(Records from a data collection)
********

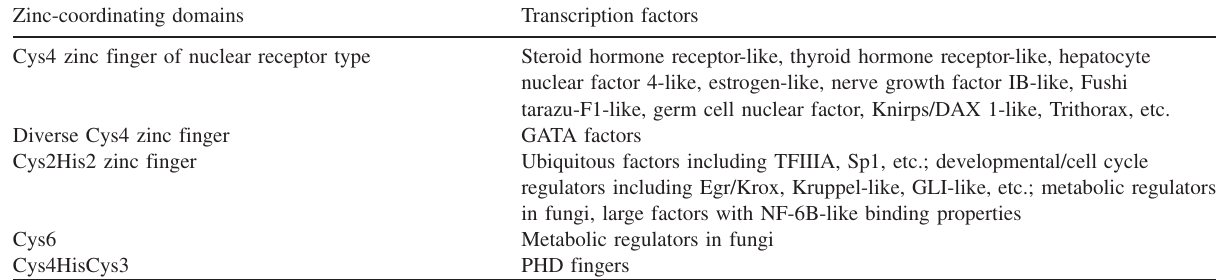
Table 2 Transcription factors with zinc-coordinating domains.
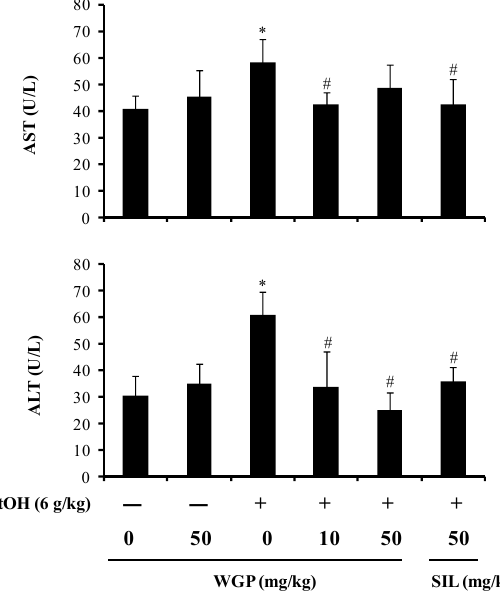
from the ethanol-treated group.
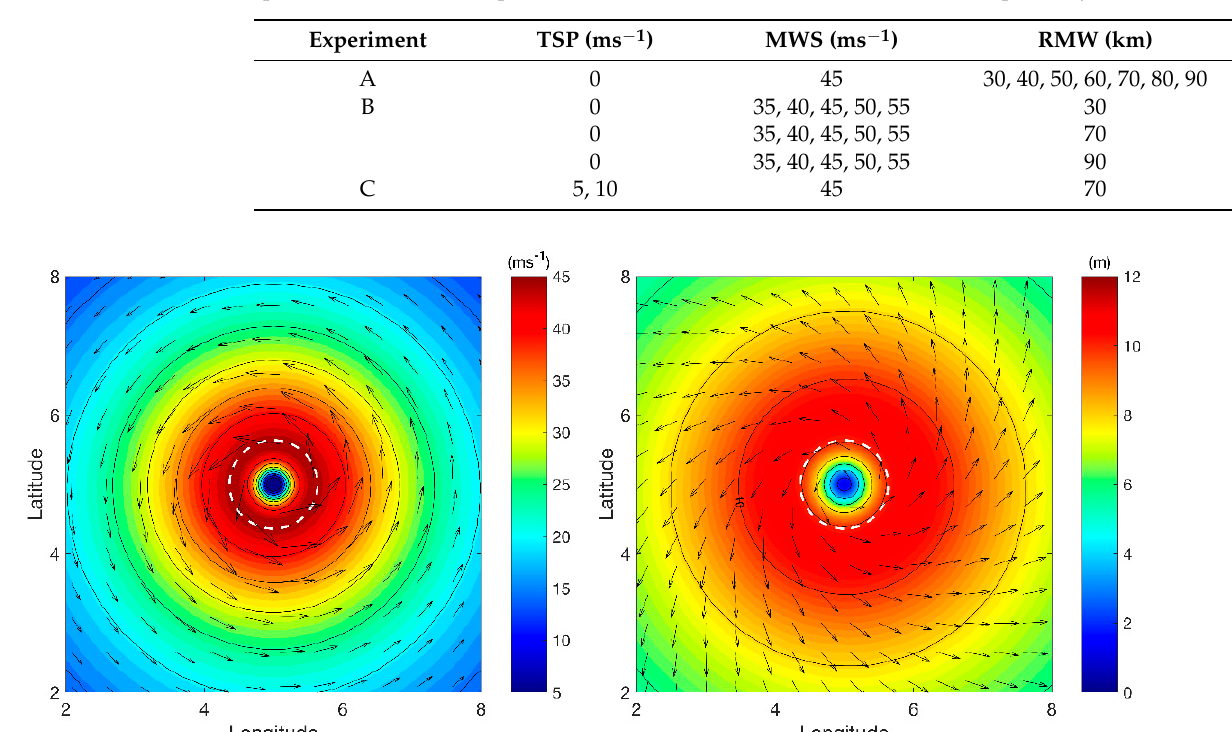
Table 1. Experimental designs of the TC experiments. Here, TSP, MWS, and RMW denote translation speed, maximum wind speed, and radius of maximum winds of the TC, respectively.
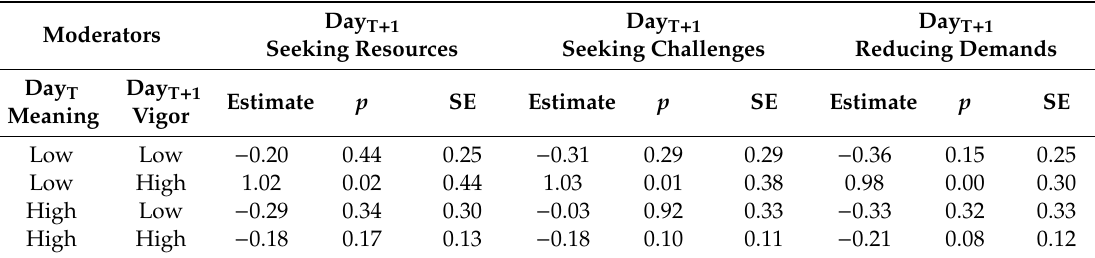
Table 3. Conditional e ff ect of leader day T empowering behaviors on employee day T + 1 job crafting at values of the moderators.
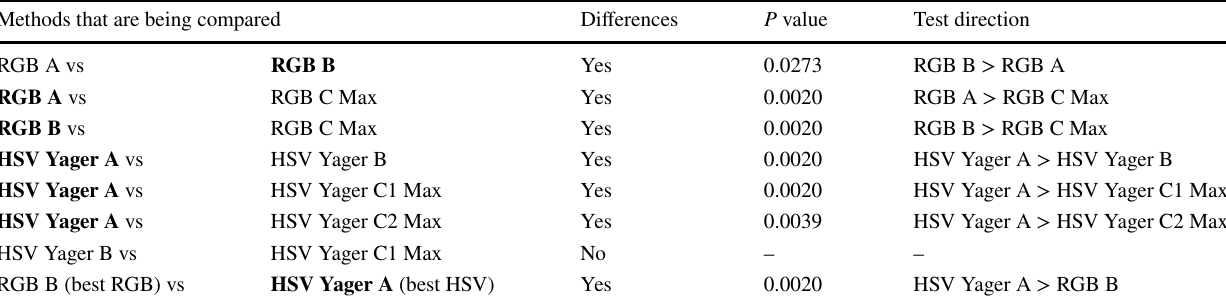
Bold value indicate method reached the highest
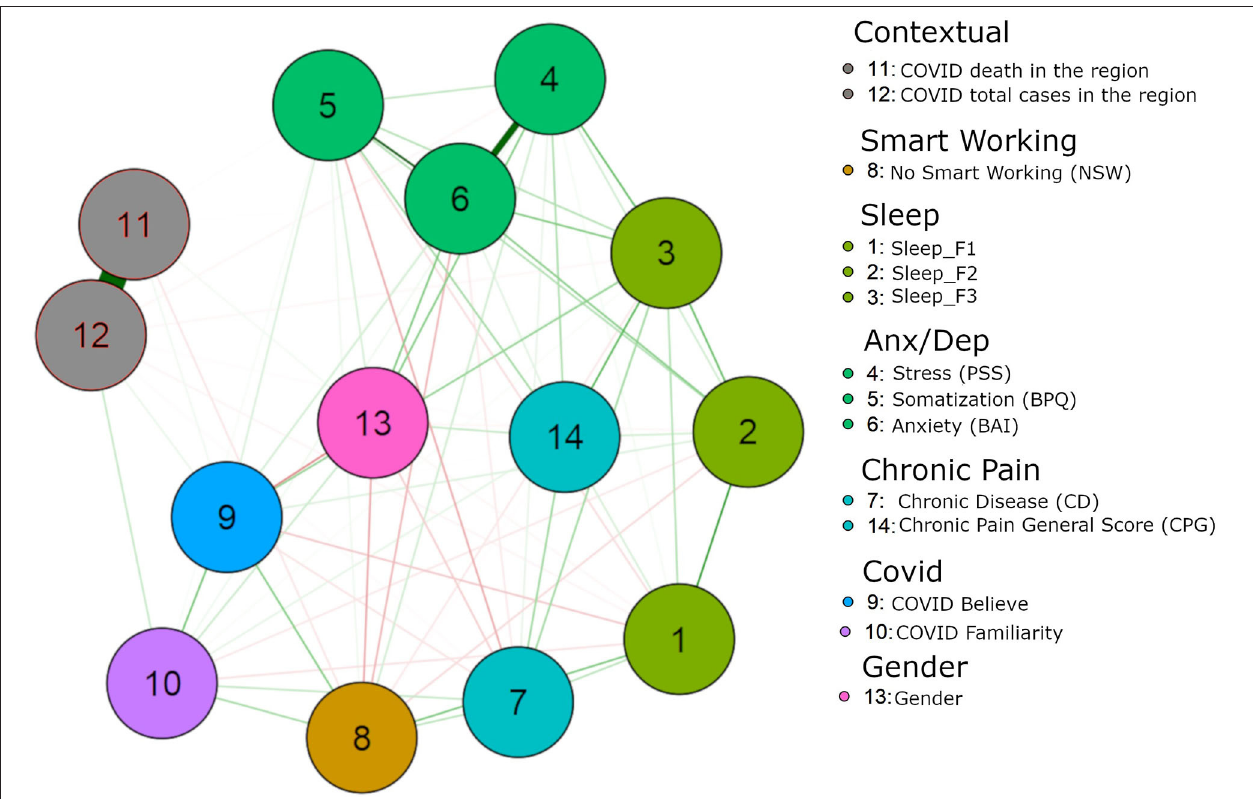
FIGURE 1 | Green lines indicate positive associations. Red lines indicate negative associations. Values are regularized partial correlations. The nodes indicate the variables as follow: 1 Sleep_F1; 2 Sleep_F2; 3 Sleep_F3; 4 PSS (Perceived Stress Scale); 5 BPQ (Body Perception Questionnaire); 6 BAI (Beck Anxiety Inventory);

********

▶ What to do
Write out, exactly and with nothing added, every line from the one that holds "Table 3. Conditional" to the end of the entries above; pictures stay out.

▶ Exercise response
Table 3. Conditional e ff ect of leader day T empowering behaviors on employee day T + 1 job crafting at values of the moderators.
Bold value indicate method reached the highest
FIGURE 1 | Green lines indicate positive associations. Red lines indicate negative associations. Values are regularized partial correlations. The nodes indicate the variables as follow: 1 Sleep_F1; 2 Sleep_F2; 3 Sleep_F3; 4 PSS (Perceived Stress Scale); 5 BPQ (Body Perception Questionnaire); 6 BAI (Beck Anxiety Inventory);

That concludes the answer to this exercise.